───── Recorded information ─────
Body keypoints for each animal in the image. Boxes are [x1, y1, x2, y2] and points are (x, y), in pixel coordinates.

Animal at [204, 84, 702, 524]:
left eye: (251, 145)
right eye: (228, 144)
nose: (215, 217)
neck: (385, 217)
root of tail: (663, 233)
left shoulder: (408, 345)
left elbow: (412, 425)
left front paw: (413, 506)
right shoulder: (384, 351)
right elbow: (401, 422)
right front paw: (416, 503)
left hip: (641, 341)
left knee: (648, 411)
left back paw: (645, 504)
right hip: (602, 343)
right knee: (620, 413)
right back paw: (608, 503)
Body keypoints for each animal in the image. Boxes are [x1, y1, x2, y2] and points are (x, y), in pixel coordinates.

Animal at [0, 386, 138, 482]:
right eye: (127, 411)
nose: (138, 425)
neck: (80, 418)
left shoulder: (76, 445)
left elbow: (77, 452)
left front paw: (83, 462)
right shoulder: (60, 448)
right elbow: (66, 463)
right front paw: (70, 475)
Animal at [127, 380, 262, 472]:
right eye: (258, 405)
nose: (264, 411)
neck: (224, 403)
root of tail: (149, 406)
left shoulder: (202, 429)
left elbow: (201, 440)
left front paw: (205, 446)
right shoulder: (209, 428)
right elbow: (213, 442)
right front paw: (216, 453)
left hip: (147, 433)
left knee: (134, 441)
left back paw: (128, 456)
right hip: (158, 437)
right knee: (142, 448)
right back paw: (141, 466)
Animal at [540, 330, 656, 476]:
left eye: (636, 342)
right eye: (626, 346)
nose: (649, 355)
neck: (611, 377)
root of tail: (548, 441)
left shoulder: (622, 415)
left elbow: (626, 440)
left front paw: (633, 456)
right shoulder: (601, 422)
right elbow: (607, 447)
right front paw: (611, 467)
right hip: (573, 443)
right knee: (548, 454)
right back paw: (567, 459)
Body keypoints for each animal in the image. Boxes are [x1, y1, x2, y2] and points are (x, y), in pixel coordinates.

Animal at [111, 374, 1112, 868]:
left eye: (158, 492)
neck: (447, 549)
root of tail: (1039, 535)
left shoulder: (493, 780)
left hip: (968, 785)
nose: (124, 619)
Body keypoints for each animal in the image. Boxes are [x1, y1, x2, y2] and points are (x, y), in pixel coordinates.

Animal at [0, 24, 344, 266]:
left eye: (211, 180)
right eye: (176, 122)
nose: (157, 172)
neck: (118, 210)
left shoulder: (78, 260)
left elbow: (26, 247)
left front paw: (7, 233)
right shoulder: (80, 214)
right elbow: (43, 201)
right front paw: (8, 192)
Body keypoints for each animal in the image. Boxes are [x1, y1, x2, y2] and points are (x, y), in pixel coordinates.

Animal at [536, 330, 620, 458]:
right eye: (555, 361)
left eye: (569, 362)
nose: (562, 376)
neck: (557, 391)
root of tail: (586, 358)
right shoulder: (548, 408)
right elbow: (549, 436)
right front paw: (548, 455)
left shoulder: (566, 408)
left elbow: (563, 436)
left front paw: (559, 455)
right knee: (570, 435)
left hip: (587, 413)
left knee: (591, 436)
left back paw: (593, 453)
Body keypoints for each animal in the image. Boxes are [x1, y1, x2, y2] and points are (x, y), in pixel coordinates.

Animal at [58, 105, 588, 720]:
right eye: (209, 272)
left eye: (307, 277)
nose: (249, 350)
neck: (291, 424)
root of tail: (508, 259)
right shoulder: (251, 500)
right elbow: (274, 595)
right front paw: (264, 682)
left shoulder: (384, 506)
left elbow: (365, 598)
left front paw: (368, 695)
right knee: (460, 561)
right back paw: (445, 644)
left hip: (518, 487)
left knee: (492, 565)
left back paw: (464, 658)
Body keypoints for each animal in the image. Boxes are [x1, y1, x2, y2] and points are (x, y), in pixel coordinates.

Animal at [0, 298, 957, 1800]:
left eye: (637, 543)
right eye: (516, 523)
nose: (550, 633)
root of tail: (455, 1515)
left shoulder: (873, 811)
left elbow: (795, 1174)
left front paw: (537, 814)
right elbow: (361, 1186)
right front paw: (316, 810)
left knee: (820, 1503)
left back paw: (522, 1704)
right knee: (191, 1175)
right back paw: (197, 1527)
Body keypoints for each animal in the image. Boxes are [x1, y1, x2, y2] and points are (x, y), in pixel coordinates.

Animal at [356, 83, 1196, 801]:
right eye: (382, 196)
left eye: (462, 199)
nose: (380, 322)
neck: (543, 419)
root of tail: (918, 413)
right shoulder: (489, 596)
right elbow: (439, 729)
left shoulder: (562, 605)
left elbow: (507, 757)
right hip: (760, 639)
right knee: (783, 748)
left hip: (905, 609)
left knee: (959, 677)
─────
Your instructions: Every entry above should be written out again, precisely.

Task result:
Body keypoints for each animal in the image. Boxes are [x1, y1, x2, y2] and points are (x, y), in pixel coordinates.

Animal at [204, 84, 702, 524]:
left eye: (251, 145)
right eye: (228, 144)
nose: (215, 217)
neck: (385, 217)
root of tail: (663, 233)
left shoulder: (408, 345)
left elbow: (412, 425)
left front paw: (413, 506)
right shoulder: (384, 351)
right elbow: (401, 422)
right front paw: (416, 503)
left hip: (641, 341)
left knee: (648, 411)
left back paw: (645, 504)
right hip: (602, 343)
right knee: (620, 413)
right back paw: (608, 503)
Body keypoints for each animal in the image. Boxes are [x1, y1, x2, y2] and points are (x, y), in pixel coordinates.

Animal at [0, 386, 138, 482]:
right eye: (127, 411)
nose: (138, 425)
neck: (80, 418)
left shoulder: (76, 445)
left elbow: (77, 452)
left front paw: (83, 462)
right shoulder: (60, 448)
right elbow: (66, 463)
right front paw: (70, 475)
Animal at [127, 380, 262, 472]:
right eye: (258, 405)
nose: (264, 411)
neck: (224, 403)
root of tail: (149, 406)
left shoulder: (202, 429)
left elbow: (201, 440)
left front paw: (205, 446)
right shoulder: (209, 428)
right elbow: (213, 442)
right front paw: (216, 453)
left hip: (147, 433)
left knee: (134, 441)
left back paw: (128, 456)
right hip: (158, 437)
right knee: (142, 448)
right back paw: (141, 466)
Animal at [540, 330, 656, 476]:
left eye: (636, 342)
right eye: (626, 346)
nose: (649, 355)
neck: (611, 377)
root of tail: (548, 441)
left shoulder: (622, 415)
left elbow: (626, 440)
left front paw: (633, 456)
right shoulder: (601, 422)
right elbow: (607, 447)
right front paw: (611, 467)
right hip: (573, 443)
right knee: (548, 454)
right back paw: (567, 459)
Body keypoints for each animal in the image. Boxes are [x1, y1, x2, y2] and points are (x, y), in pixel coordinates.

Animal at [111, 374, 1112, 868]:
left eye: (158, 492)
neck: (447, 549)
root of tail: (1039, 535)
left shoulder: (493, 780)
left hip: (968, 785)
nose: (124, 619)
Body keypoints for each animal in the image. Boxes are [x1, y1, x2, y2] and points are (x, y), in pixel coordinates.

Animal at [0, 24, 344, 266]:
left eye: (211, 180)
right eye: (176, 122)
nose: (157, 172)
neck: (118, 210)
left shoulder: (78, 260)
left elbow: (26, 247)
left front paw: (7, 233)
right shoulder: (80, 214)
right elbow: (43, 201)
right front paw: (8, 192)
Body keypoints for each animal in the image. Boxes are [x1, y1, x2, y2] and points are (x, y), in pixel coordinates.

Animal at [536, 330, 620, 458]:
right eye: (555, 361)
left eye: (569, 362)
nose: (562, 376)
neck: (557, 391)
root of tail: (586, 358)
right shoulder: (548, 408)
right elbow: (549, 436)
right front paw: (548, 455)
left shoulder: (566, 408)
left elbow: (563, 436)
left front paw: (559, 455)
right knee: (570, 435)
left hip: (587, 413)
left knee: (591, 436)
left back paw: (593, 453)
Body keypoints for each animal in the image. Boxes are [x1, y1, x2, y2] and points are (x, y), in pixel coordinates.

Animal at [58, 105, 588, 720]:
right eye: (209, 272)
left eye: (307, 277)
nose: (249, 350)
neck: (291, 424)
root of tail: (508, 259)
right shoulder: (251, 500)
right elbow: (274, 595)
right front paw: (264, 682)
left shoulder: (384, 506)
left elbow: (365, 598)
left front paw: (368, 695)
right knee: (460, 561)
right back paw: (445, 644)
left hip: (518, 487)
left knee: (492, 565)
left back paw: (464, 658)
Body keypoints for each animal in the image. Boxes are [x1, y1, x2, y2] and points are (x, y), in pixel coordinates.

Animal at [0, 298, 957, 1800]:
left eye: (637, 543)
right eye: (516, 523)
nose: (550, 633)
root of tail: (455, 1515)
left shoulder: (873, 811)
left elbow: (795, 1174)
left front paw: (537, 814)
right elbow: (361, 1186)
right front paw: (316, 810)
left knee: (820, 1503)
left back paw: (522, 1704)
right knee: (191, 1175)
right back paw: (197, 1527)
Body keypoints for each animal in the image. Boxes are [x1, y1, x2, y2] and points are (x, y), in pixel coordinates.

Animal at [356, 83, 1196, 801]:
right eye: (382, 196)
left eye: (462, 199)
nose: (380, 322)
neck: (543, 419)
root of tail: (918, 413)
right shoulder: (489, 596)
right elbow: (439, 729)
left shoulder: (562, 605)
left elbow: (507, 757)
right hip: (760, 639)
right knee: (783, 748)
left hip: (905, 609)
left knee: (959, 677)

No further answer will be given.